Die Tintenfischmetapher

In Antwerpen wird der Himmel über den Sumpfwiesen heute von den Ringfahrbahnen in luftiger Höhe zerschnitten. Eine Velobrücke führt über den Kanal, in dem sich die riesigen Betonstützen spiegeln, die die Hochstrasse tragen. Was geschieht damit, wenn die Autobahn erst einmal in den Untergrund verlegt ist?
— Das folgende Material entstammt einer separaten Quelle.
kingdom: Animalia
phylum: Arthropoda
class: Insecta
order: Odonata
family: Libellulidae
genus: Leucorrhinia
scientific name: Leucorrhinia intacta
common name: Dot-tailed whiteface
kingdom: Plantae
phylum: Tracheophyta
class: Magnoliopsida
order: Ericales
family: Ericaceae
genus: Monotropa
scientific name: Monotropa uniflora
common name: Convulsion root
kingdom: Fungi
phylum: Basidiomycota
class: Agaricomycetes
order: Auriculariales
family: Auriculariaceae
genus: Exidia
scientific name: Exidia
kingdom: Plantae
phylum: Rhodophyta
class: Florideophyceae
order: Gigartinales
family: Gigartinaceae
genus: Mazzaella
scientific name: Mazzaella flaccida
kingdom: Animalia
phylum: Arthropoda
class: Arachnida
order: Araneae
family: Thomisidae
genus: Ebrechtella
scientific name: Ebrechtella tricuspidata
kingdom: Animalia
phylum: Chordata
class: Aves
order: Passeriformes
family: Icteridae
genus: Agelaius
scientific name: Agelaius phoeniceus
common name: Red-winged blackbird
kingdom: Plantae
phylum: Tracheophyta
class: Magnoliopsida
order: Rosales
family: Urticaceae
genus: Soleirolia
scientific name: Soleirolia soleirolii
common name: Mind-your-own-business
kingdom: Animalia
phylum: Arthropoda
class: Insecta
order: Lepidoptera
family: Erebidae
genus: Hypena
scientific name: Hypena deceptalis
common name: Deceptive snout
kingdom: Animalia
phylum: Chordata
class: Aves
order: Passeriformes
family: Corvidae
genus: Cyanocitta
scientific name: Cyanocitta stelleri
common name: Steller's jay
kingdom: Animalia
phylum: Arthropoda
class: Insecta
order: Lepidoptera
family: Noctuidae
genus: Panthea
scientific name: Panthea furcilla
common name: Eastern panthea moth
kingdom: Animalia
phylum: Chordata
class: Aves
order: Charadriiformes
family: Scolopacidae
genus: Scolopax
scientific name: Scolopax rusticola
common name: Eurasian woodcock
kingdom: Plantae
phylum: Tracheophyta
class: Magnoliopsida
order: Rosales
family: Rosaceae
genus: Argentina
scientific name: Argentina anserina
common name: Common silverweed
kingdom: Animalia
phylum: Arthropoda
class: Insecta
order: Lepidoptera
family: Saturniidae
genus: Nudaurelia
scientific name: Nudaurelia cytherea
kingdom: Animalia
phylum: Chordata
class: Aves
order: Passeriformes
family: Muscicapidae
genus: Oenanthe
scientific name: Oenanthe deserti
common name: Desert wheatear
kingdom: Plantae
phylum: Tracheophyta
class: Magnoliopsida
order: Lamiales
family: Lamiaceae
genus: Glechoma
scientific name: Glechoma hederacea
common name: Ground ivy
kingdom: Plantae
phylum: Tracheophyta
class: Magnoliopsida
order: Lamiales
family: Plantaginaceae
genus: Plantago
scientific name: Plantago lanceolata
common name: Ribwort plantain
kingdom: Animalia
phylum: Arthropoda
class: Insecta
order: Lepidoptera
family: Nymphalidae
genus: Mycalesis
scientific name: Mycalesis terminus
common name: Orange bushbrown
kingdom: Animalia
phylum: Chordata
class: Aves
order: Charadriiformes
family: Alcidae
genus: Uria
Die Entwurfsteams für die Einhausung des Antwerpener Rings wurden im Projektwettbewerbsverfahren ausgewählt. Um Zeit zu sparen, bilden sie nun einen Pool, auf den während des gesamten Verfahrens zurückgegriffen werden kann. Dazu gehört insbesondere das Studio Paola Viganò. Es arbeitet an der Umwidmung einer grossen, sumpfigen Industriebrache, die an das ehemalige Schlachthofviertel grenzt. Die Verlagerung der Strasseninfrastruktur in den Untergrund beeinflusst nicht nur direkt den öffentlichen Raum. Sie wirkt sich auch auf das umliegende Stadtgefüge aus. Die Strasse wird von einem Ärgernis zur landschaftlichen Chance, setzt aber auch Immobilienspekulation in Gang.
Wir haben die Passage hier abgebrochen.